Jessica spent the early afternoon running data through ViCAP, the Violent Criminal Apprehension Program. Started by the FBI in 1985, ViCAP was a national registry of violent crimes — homicides, sexual assaults, missing persons, and unidentified remains. Case information submitted to ViCAP was available to authorized law- enforcement agencies around the world, and the system allowed investigators to compare their evidence with all other cases in the database and to identify similarities.

Jessica searched the database with the most salient points of the case, those being the signature marks of the shaving of the victims, as well as the use of paper to blindfold them.

She found a similar case from 2006 in Kentucky, where a man had shaved off the hair of three prostitutes before stabbing them to death and dumping their bodies along the banks of the Cumberland River. In this case the man had shaved only the hair on the victims' heads, including their eyebrows — not their entire bodies. There was another 1988 case in Eureka, California of a man who had shaved a strange pattern into the scalps of four victims. The pattern was later identified, through the man's confession, as what he thought were the first four letters of an alien alphabet.

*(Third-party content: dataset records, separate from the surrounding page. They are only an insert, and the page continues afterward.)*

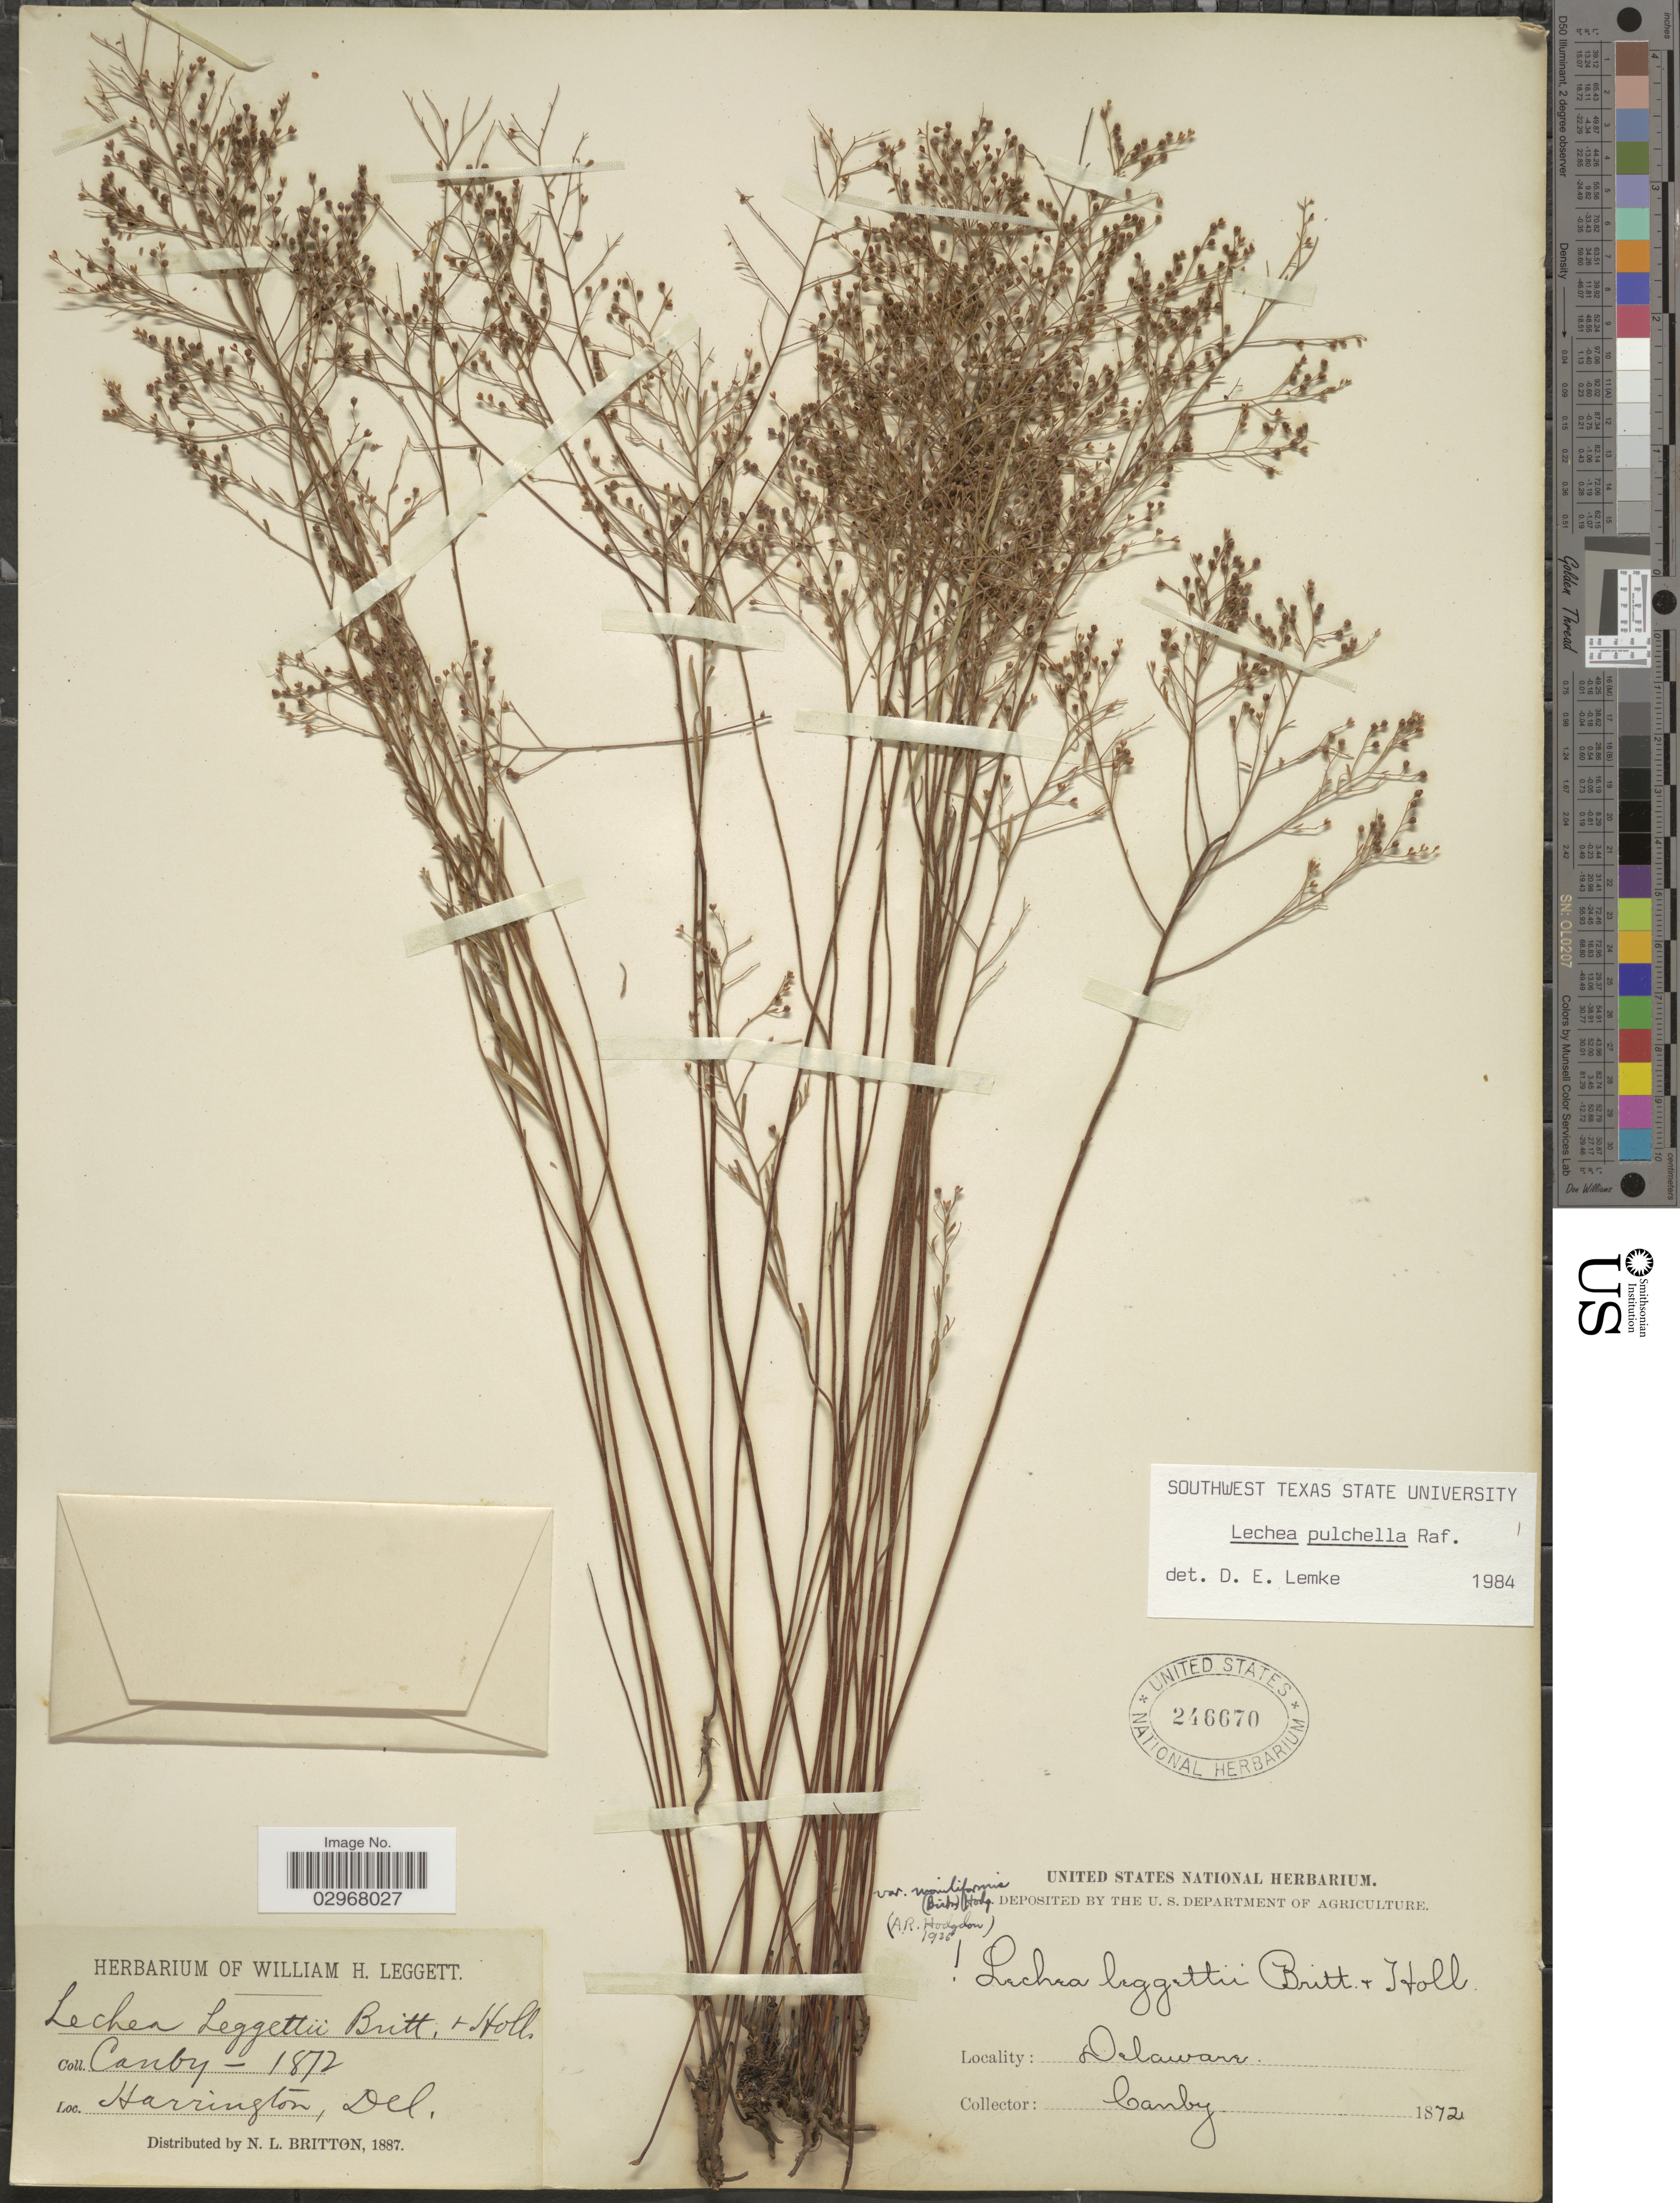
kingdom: Plantae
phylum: Tracheophyta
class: Magnoliopsida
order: Malvales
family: Cistaceae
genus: Lechea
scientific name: Lechea pulchella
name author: Raf.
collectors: Canby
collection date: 1872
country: United States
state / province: Delaware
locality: Harrington.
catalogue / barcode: US 246670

There were many cases of blindfolded victims, most being execution- style homicides. There were also numerous examples of preand post-mortem mutilations. None matched Jessica and Byrne's case.

There were no incidents where all three signatures were present.

Jessica was just about to print off what she needed when all hell broke loose in the duty room. She stood aside as a half-dozen members of the Fugitive Squad ran down the hallway, then through the door to the stairs. They were soon followed by three men wearing US Marshals windbreakers.

Why were the US Marshals there? The purview of the marshal's office, among other things, was the apprehending of fugitives, the transport and managing of prisoners, as well as the protection of witnesses.

Jessica looked across the room to see Dana Westbrook walking toward her. 'What happened?' she asked.